▶ _QUOTED PASSAGE_
Roland was born at Ralph, Tuscaloosa County, Alabama on 20 December 1902 (according to his Social Security documents) or 4 December 1903 (according to his death certificate). Roland was one of the most technically proficient of all blues pianists, and in addition he displayed considerable feeling in his playing and singing. He was also an able guitarist, and recorded several titles backing his own vocals and those of others, playing guitar. Roland was said to have been based in the 1920’s or 1930’s around Pratt City, near Birmingham, Alabama.

Walter Roland

Although his recording career began in 1933, it is evident that Walter was already an accomplished musician with a fully formed style. Roland partnered Lucille Bogan when they recorded for the A R C labels between 1933 and 1935, in the course of which, he recorded in his own right. Walter’s first disc, “Red Cross Blues” has since become a blues standard, versions having been recorded by Sonny Scott, Sonny Boy Williamson, Champion Jack Dupree, Robert McCoy, Forest City Joe, and many others. In 1933, he was recorded at New York City for the American Record Company, and he had apparently traveled to the session with Lucille Bogan and guitarist Sonny Scott. His best-selling recording was “Early This Morning”, a reworking of an earlier Paramount recording by Charlie Spand, “Soon This Morning”, but Walter was successful enough to continue recording until 1935.

▶ _WORK TO BE COMPLETED_
Summarize the passage about Walter Roland in two sentences.

▶ _RECORDED DATA_
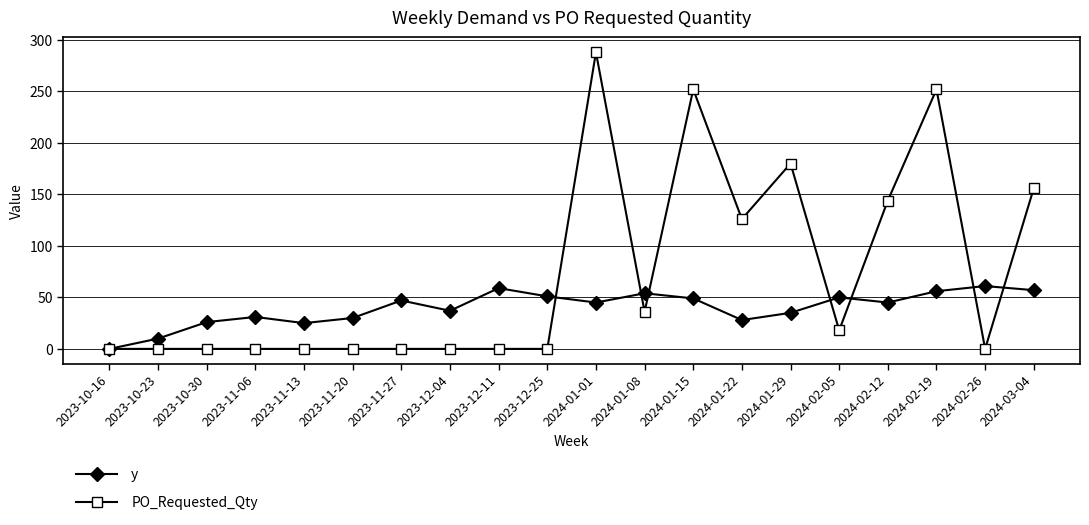

Rank the series at 2023-11-20 from lowest to highest value.

PO_Requested_Qty, y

▶ _TASK OUTPUT_
Walter Roland, born in Ralph, Tuscaloosa County, Alabama, in 1902 or 1903, was one of the most technically proficient blues pianists and an able guitarist, and he was already an accomplished musician when his recording career began in 1933. He partnered Lucille Bogan on recordings for the A R C labels between 1933 and 1935 while also recording in his own right; his first disc, "Red Cross Blues," became a blues standard, and his best-selling recording was "Early This Morning."